Goal of the exercise:
Repeat exactly the lines of the entries below from the one with "text_box [241, 376, 887, 472]" through the one with "Page size: 2001x1125.", both ends included, and nothing else.

* * * * *

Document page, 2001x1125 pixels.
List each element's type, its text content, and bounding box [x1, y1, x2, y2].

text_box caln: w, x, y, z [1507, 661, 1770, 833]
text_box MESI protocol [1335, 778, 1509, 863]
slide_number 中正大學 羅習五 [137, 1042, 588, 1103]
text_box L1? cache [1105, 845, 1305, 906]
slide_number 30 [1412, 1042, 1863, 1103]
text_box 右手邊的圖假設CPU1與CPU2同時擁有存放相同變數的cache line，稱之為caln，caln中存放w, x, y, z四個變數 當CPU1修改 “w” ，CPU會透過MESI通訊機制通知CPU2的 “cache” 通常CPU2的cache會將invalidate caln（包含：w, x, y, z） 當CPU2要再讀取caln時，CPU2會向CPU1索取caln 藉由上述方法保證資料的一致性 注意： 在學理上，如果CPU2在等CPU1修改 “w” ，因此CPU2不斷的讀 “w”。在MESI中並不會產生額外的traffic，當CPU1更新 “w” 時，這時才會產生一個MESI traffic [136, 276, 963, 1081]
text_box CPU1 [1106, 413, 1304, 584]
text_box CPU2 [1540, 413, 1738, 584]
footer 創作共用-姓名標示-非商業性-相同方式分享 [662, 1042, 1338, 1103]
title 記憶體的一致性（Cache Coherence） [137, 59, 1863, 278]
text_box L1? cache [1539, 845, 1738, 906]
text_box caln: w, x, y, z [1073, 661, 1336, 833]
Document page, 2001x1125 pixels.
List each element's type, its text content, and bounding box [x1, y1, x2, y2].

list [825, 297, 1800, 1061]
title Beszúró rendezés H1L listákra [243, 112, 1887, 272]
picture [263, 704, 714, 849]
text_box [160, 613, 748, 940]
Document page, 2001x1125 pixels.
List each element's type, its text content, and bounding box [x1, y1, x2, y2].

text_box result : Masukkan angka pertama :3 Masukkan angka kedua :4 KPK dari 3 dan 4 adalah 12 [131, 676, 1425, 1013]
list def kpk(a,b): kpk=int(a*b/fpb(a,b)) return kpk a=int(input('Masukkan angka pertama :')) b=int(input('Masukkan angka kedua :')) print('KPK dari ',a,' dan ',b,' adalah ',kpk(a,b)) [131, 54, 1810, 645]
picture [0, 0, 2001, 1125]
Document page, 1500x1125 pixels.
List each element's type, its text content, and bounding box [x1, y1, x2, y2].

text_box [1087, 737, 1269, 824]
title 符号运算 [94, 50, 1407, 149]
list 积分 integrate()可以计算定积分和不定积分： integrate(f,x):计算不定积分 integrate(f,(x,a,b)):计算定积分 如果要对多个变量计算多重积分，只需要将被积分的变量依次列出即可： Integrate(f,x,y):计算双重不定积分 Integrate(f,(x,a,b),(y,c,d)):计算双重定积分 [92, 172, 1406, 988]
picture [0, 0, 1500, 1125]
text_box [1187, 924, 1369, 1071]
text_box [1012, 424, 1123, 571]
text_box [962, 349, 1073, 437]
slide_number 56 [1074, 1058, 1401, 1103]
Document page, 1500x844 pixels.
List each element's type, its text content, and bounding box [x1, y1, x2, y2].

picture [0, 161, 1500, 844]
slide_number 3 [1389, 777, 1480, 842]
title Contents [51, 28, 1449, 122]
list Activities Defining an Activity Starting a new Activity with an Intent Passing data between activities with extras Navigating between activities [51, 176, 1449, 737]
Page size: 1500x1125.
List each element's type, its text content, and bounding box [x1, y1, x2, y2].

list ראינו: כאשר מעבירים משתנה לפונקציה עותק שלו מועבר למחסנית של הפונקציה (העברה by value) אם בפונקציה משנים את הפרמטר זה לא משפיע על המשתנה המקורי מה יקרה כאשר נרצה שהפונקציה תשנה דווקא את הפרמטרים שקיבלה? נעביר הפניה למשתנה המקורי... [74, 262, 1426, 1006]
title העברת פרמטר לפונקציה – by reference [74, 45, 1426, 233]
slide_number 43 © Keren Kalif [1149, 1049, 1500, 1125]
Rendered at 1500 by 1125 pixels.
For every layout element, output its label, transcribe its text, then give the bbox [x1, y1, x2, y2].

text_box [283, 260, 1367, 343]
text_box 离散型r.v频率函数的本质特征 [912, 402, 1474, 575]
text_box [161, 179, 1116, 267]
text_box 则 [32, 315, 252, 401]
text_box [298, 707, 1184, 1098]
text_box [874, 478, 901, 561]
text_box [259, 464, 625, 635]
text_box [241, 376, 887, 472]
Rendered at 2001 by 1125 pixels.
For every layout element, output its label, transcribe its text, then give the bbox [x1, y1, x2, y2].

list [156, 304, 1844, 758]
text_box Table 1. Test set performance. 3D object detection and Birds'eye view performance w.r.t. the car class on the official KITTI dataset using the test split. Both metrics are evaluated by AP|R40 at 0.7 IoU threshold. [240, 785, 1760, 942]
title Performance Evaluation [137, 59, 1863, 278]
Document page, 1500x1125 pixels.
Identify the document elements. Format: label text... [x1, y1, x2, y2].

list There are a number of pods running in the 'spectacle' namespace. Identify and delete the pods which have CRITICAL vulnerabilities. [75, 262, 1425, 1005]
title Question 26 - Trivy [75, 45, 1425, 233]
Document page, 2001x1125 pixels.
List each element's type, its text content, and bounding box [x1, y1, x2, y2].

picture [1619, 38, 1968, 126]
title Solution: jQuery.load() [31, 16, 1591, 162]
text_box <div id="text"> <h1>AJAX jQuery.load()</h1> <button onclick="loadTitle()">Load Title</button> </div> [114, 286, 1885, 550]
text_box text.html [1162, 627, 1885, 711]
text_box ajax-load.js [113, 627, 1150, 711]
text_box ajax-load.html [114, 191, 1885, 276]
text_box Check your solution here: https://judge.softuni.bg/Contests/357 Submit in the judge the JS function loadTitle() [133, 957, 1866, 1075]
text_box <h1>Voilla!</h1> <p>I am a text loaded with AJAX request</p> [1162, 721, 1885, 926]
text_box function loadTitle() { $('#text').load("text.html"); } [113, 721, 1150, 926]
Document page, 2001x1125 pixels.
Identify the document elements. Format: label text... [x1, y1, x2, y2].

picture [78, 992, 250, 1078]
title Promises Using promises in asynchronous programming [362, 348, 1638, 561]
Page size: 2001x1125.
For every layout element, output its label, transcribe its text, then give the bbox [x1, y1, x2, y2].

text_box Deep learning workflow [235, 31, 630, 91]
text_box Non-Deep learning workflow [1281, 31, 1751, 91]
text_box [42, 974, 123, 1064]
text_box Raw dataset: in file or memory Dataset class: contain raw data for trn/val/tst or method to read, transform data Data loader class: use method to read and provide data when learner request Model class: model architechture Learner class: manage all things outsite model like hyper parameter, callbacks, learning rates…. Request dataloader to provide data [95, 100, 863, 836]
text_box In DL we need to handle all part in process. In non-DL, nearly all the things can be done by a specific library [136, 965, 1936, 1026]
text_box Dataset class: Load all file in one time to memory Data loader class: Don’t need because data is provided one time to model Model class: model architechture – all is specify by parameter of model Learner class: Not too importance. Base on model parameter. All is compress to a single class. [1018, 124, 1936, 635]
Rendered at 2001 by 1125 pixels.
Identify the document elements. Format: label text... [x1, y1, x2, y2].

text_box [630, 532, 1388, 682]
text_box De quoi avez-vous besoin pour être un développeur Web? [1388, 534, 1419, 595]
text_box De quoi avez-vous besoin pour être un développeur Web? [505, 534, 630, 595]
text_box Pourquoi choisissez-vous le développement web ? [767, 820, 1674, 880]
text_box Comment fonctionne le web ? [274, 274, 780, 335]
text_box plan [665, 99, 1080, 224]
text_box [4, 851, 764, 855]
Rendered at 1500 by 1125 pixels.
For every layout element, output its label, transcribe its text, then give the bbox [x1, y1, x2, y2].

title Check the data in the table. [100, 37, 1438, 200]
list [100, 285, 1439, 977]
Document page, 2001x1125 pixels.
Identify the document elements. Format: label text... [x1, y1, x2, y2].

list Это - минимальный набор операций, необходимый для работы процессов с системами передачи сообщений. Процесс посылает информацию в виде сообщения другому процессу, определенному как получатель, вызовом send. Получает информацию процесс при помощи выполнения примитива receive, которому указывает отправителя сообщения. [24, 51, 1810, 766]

* * * * *

Solution to this task:
text_box [241, 376, 887, 472]
Rendered at 2001 by 1125 pixels.
For every layout element, output its label, transcribe its text, then give the bbox [x1, y1, x2, y2].

list [156, 304, 1844, 758]
text_box Table 1. Test set performance. 3D object detection and Birds'eye view performance w.r.t. the car class on the official KITTI dataset using the test split. Both metrics are evaluated by AP|R40 at 0.7 IoU threshold. [240, 785, 1760, 942]
title Performance Evaluation [137, 59, 1863, 278]
Document page, 1500x1125 pixels.
Identify the document elements. Format: label text... [x1, y1, x2, y2].

list There are a number of pods running in the 'spectacle' namespace. Identify and delete the pods which have CRITICAL vulnerabilities. [75, 262, 1425, 1005]
title Question 26 - Trivy [75, 45, 1425, 233]
Document page, 2001x1125 pixels.
List each element's type, its text content, and bounding box [x1, y1, x2, y2].

picture [1619, 38, 1968, 126]
title Solution: jQuery.load() [31, 16, 1591, 162]
text_box <div id="text"> <h1>AJAX jQuery.load()</h1> <button onclick="loadTitle()">Load Title</button> </div> [114, 286, 1885, 550]
text_box text.html [1162, 627, 1885, 711]
text_box ajax-load.js [113, 627, 1150, 711]
text_box ajax-load.html [114, 191, 1885, 276]
text_box Check your solution here: https://judge.softuni.bg/Contests/357 Submit in the judge the JS function loadTitle() [133, 957, 1866, 1075]
text_box <h1>Voilla!</h1> <p>I am a text loaded with AJAX request</p> [1162, 721, 1885, 926]
text_box function loadTitle() { $('#text').load("text.html"); } [113, 721, 1150, 926]
Document page, 2001x1125 pixels.
Identify the document elements. Format: label text... [x1, y1, x2, y2].

picture [78, 992, 250, 1078]
title Promises Using promises in asynchronous programming [362, 348, 1638, 561]
Page size: 2001x1125.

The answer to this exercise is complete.